Provided information section start

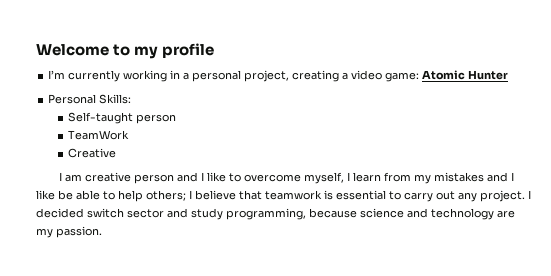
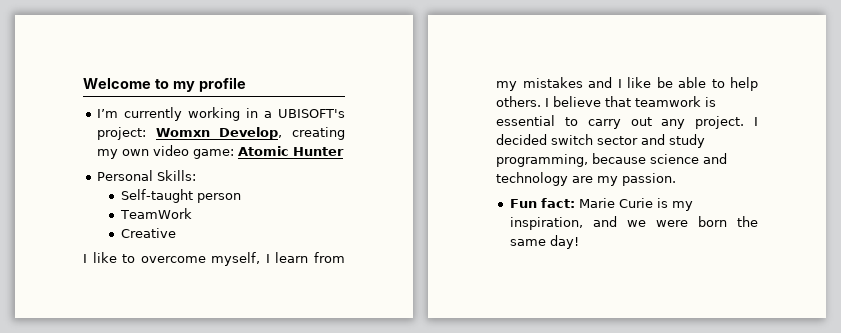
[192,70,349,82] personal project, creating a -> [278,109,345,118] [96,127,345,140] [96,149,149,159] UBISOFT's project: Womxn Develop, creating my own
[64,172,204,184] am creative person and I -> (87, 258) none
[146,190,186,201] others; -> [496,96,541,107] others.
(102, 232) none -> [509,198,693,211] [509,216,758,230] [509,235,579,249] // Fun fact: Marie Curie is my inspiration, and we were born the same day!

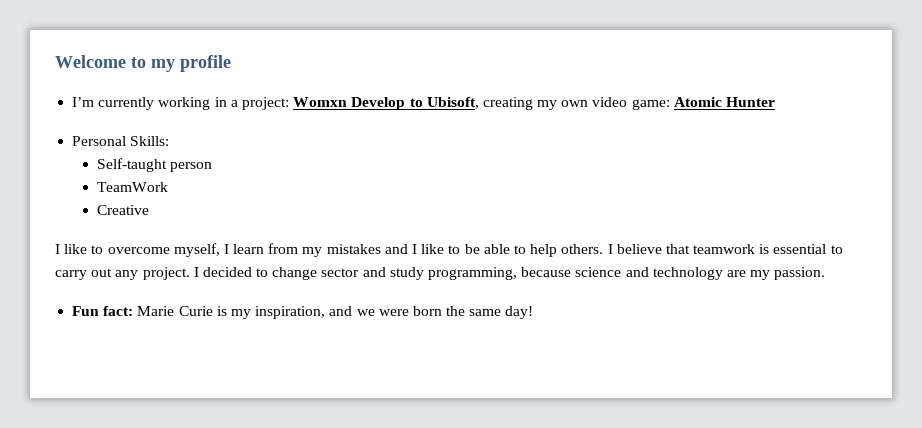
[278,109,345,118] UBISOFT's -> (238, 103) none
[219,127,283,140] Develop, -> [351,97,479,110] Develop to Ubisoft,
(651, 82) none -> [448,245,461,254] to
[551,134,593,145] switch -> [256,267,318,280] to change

Provided information section end

• Directions: Give back all entries exactly. No pictures belong in the copy.

• Solved problem:
[192,70,349,82] personal project, creating a -> [278,109,345,118] [96,127,345,140] [96,149,149,159] UBISOFT's project: Womxn Develop, creating my own
[64,172,204,184] am creative person and I -> (87, 258) none
[146,190,186,201] others; -> [496,96,541,107] others.
(102, 232) none -> [509,198,693,211] [509,216,758,230] [509,235,579,249] // Fun fact: Marie Curie is my inspiration, and we were born the same day!

[278,109,345,118] UBISOFT's -> (238, 103) none
[219,127,283,140] Develop, -> [351,97,479,110] Develop to Ubisoft,
(651, 82) none -> [448,245,461,254] to
[551,134,593,145] switch -> [256,267,318,280] to change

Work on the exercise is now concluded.